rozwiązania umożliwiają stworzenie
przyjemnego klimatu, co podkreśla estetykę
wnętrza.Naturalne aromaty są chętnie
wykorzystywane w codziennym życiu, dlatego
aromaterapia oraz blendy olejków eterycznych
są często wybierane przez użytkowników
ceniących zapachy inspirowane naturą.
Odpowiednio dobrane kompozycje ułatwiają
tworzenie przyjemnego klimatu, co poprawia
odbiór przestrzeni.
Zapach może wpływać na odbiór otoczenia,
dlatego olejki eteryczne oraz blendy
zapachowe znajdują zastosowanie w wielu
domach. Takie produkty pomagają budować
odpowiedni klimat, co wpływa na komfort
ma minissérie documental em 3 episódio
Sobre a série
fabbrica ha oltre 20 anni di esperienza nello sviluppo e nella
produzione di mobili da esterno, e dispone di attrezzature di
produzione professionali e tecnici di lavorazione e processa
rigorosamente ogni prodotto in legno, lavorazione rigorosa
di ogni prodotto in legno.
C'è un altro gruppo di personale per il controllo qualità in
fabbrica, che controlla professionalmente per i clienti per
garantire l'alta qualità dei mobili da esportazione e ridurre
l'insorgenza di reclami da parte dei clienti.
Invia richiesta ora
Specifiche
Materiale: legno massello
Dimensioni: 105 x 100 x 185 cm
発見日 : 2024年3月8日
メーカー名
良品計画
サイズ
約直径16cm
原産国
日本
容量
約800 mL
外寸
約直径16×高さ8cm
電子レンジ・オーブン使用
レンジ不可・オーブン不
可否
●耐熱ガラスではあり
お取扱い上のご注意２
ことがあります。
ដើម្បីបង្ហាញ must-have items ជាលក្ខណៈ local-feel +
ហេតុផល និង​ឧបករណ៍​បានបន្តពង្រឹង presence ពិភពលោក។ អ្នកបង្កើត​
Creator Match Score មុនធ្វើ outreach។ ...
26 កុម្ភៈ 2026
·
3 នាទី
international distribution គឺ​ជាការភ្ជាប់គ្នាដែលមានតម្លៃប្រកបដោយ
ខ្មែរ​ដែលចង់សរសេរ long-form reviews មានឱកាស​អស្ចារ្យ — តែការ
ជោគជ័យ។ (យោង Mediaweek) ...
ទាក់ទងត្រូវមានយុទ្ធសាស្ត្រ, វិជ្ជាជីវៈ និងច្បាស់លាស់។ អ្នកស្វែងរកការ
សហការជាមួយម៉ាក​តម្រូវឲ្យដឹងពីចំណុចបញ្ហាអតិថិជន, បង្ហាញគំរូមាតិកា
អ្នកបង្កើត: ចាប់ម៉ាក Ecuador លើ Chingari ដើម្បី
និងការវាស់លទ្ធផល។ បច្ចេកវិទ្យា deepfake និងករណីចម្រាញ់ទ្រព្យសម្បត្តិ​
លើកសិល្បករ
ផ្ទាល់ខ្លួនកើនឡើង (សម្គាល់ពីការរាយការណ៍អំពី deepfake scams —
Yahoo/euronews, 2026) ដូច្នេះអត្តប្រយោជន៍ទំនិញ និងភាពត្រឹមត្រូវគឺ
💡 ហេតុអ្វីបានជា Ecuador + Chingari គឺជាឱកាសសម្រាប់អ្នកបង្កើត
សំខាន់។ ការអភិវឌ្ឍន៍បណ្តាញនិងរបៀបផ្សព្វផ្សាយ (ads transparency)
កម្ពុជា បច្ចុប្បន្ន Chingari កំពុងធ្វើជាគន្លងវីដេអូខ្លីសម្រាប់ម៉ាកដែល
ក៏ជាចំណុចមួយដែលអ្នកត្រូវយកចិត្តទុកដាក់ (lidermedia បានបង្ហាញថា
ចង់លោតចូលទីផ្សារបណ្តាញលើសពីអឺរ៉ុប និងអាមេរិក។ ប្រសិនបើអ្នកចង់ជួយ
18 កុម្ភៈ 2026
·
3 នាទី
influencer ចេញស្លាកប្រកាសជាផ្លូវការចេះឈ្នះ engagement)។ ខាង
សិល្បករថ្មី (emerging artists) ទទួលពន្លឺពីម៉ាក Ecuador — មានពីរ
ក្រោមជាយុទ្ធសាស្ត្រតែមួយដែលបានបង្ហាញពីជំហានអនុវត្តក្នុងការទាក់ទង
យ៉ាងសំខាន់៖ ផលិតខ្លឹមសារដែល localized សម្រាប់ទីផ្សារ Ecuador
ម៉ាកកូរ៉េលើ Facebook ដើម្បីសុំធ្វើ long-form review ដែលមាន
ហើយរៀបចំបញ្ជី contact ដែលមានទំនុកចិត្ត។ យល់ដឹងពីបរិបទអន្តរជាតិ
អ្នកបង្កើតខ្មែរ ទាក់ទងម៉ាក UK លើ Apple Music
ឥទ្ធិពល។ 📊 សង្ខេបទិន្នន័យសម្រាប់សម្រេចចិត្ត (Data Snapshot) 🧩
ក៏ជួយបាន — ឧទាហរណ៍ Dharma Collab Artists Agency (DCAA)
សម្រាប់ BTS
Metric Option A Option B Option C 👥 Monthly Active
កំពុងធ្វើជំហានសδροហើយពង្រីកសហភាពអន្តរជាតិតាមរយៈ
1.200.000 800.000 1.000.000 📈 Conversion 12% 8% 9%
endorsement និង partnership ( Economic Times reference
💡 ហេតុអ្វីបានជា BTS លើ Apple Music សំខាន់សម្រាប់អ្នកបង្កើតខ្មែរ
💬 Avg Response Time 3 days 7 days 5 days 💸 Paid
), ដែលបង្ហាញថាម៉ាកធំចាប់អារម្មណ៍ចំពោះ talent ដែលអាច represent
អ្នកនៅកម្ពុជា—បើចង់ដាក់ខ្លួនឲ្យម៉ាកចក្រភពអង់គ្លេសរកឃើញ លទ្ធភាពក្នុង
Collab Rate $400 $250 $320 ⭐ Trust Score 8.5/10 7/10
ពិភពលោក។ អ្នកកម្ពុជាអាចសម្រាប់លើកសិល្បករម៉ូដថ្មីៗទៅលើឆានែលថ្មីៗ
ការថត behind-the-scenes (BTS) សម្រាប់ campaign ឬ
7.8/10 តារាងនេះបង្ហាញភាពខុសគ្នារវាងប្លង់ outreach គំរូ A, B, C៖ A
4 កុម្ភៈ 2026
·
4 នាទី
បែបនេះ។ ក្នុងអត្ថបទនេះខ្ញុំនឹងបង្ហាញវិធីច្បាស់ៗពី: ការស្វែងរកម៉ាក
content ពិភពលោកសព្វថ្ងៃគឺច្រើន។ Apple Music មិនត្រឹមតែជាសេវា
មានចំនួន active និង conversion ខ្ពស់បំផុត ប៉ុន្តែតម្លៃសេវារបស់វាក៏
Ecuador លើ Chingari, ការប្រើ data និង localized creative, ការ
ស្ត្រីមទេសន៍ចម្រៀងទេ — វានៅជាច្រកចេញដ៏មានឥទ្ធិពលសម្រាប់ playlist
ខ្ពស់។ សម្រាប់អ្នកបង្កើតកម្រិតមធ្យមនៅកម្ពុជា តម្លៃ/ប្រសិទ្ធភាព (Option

▶ **TO DO**
Print the records above verbatim from their first line to the line containing "produzione professionali e", both included, and stop there.

▶ **FINISHED EXERCISE**
rozwiązania umożliwiają stworzenie
przyjemnego klimatu, co podkreśla estetykę
wnętrza.Naturalne aromaty są chętnie
wykorzystywane w codziennym życiu, dlatego
aromaterapia oraz blendy olejków eterycznych
są często wybierane przez użytkowników
ceniących zapachy inspirowane naturą.
Odpowiednio dobrane kompozycje ułatwiają
tworzenie przyjemnego klimatu, co poprawia
odbiór przestrzeni.
Zapach może wpływać na odbiór otoczenia,
dlatego olejki eteryczne oraz blendy
zapachowe znajdują zastosowanie w wielu
domach. Takie produkty pomagają budować
odpowiedni klimat, co wpływa na komfort
ma minissérie documental em 3 episódio
Sobre a série
fabbrica ha oltre 20 anni di esperienza nello sviluppo e nella
produzione di mobili da esterno, e dispone di attrezzature di
produzione professionali e tecnici di lavorazione e processa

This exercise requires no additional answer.